Although the Student Nonviolent Coordinating Committee denouncedIsrael’s actions against Palestinians, King found himself conflicted. Like many black leaders of the time, he recognized European Jewry as a persecuted, oppressed and homeless people striving to build a nation of their own, and he wanted to show solidarity with the Jewish community, which had been a critically important ally in the civil rights movement.
Ultimately, King canceled a pilgrimage to Israel in 1967 after Israel captured the West Bank. During a phone call about the visit with his advisers, he said, “I just think that if I go, the Arab world, and of course Africa and Asia for that matter, would interpret this as endorsing everything that Israel has done, and I do have questions of doubt.”

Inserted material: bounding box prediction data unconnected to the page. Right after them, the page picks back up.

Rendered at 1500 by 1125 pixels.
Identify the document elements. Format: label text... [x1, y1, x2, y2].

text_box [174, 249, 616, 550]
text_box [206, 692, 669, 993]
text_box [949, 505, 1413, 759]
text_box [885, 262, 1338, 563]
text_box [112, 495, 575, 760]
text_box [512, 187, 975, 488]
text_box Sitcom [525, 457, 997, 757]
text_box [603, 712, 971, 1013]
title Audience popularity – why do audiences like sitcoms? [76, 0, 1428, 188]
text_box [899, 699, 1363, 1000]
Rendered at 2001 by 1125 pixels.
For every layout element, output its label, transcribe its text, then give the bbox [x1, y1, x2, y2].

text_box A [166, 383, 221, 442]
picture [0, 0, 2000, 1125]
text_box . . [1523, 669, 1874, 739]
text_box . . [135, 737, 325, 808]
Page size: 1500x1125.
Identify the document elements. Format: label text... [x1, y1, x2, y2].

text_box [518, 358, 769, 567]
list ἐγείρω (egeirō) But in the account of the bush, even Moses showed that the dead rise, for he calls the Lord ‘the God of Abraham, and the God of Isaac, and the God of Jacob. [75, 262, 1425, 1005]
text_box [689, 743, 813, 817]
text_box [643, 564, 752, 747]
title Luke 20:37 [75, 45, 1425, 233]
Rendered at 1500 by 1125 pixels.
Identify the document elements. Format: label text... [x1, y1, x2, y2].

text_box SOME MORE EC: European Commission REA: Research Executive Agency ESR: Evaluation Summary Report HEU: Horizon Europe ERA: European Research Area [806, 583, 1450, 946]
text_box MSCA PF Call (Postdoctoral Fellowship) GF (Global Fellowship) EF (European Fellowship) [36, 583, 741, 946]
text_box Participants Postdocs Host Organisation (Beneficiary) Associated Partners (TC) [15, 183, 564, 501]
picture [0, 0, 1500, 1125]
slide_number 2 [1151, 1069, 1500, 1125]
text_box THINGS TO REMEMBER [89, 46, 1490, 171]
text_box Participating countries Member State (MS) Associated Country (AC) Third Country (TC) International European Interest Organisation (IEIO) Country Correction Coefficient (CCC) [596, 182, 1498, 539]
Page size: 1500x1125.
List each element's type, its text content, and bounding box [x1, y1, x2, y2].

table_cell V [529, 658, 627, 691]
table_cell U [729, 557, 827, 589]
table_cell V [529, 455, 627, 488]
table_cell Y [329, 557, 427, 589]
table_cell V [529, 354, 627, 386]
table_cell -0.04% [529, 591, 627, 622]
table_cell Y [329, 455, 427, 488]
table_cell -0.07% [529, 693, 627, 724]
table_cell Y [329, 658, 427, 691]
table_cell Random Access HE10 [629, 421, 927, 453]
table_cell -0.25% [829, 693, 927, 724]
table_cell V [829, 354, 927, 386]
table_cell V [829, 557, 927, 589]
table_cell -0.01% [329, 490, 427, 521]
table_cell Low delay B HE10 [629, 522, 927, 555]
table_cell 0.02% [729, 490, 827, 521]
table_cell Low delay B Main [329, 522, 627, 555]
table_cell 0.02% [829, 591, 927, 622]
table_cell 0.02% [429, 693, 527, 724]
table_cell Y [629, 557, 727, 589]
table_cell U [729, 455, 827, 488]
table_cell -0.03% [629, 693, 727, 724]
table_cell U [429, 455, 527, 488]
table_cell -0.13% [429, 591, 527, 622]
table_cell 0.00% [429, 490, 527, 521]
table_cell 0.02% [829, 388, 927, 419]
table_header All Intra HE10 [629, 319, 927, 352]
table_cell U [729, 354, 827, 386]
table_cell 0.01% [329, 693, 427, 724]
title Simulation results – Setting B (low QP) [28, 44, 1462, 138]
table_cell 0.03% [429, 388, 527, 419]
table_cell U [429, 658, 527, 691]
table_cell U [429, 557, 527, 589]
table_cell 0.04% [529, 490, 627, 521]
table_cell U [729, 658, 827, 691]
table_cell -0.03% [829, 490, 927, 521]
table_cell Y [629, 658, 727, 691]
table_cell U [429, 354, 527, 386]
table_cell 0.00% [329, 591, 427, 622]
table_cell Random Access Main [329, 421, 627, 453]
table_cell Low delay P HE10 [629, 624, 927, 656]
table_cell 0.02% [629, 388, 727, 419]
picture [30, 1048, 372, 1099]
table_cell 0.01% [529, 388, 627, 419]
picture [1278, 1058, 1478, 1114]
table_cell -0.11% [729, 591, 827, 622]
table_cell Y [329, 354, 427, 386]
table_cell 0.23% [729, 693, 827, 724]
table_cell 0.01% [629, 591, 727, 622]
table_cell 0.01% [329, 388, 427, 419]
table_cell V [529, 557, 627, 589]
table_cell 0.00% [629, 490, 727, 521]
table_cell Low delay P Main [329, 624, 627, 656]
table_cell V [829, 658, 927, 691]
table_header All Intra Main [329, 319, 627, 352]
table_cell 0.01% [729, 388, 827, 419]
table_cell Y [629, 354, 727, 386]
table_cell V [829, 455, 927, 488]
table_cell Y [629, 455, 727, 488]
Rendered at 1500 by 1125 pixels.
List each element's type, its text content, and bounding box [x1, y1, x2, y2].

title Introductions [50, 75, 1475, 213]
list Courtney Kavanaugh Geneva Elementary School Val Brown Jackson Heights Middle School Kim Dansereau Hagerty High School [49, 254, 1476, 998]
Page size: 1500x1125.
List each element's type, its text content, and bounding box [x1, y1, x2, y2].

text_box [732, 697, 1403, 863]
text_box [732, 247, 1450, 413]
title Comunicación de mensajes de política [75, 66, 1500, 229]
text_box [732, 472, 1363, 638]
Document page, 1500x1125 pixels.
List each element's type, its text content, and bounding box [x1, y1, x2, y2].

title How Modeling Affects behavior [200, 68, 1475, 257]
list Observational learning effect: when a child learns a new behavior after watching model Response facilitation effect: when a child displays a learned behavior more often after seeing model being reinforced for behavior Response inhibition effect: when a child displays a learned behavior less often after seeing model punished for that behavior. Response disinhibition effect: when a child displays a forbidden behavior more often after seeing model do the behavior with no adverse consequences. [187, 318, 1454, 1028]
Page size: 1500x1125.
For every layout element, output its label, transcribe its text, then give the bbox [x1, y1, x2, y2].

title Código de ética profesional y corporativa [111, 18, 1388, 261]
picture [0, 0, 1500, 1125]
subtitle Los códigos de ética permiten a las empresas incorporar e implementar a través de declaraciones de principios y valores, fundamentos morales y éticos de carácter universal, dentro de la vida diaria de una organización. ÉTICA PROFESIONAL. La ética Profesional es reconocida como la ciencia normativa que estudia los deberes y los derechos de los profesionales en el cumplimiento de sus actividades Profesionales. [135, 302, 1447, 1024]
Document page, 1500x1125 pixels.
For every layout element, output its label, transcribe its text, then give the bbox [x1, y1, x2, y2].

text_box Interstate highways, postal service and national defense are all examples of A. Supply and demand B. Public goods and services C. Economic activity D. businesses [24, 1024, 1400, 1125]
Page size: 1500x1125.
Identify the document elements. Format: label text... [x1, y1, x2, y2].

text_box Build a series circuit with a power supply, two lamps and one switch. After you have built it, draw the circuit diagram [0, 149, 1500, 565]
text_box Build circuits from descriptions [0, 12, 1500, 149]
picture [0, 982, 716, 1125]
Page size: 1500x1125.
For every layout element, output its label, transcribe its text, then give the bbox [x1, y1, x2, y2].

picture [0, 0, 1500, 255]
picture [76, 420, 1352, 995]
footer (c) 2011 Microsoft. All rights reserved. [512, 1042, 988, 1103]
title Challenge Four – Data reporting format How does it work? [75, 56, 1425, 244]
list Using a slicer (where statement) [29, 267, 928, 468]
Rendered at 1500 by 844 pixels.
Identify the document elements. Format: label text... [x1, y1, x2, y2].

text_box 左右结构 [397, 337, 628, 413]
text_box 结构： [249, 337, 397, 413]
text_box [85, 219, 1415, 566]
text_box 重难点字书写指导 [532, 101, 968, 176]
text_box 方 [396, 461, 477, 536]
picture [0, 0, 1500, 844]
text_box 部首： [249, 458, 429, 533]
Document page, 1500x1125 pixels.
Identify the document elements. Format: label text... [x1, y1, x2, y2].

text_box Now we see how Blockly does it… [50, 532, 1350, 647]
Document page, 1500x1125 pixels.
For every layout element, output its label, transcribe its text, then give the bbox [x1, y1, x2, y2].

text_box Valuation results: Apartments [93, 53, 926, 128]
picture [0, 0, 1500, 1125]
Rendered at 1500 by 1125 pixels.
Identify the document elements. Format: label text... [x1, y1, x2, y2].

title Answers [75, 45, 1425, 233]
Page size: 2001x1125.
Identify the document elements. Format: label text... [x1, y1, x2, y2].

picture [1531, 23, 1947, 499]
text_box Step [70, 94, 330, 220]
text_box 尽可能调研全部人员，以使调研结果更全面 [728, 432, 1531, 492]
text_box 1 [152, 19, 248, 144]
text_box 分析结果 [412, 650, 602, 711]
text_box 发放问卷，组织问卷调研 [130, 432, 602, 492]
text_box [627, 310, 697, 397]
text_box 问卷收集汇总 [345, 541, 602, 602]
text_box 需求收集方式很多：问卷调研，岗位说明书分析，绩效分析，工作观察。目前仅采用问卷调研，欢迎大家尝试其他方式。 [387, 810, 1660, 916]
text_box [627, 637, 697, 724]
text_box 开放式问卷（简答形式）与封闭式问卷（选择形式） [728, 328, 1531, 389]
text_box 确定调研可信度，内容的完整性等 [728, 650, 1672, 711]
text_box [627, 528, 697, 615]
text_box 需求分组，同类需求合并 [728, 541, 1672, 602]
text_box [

He continued to support Israel’s right to exist but also said on national television that it would be necessary for Israel to return parts of its conquered territory to achieve true peace and security and to avoid exacerbating the conflict. There was no way King could publicly reconcile his commitment to nonviolence and justice for all people, everywhere, with what had transpired after the 1967 war.
Today, we can only speculate about where King would stand. Yet I find myself in agreement with the historian Robin D.G. Kelley, who concluded that, if King had the opportunity to study the current situation in the same way he had studied Vietnam, “his unequivocal opposition to violence, colonialism, racism and militarism would have made him an incisive critic of Israel’s current policies.”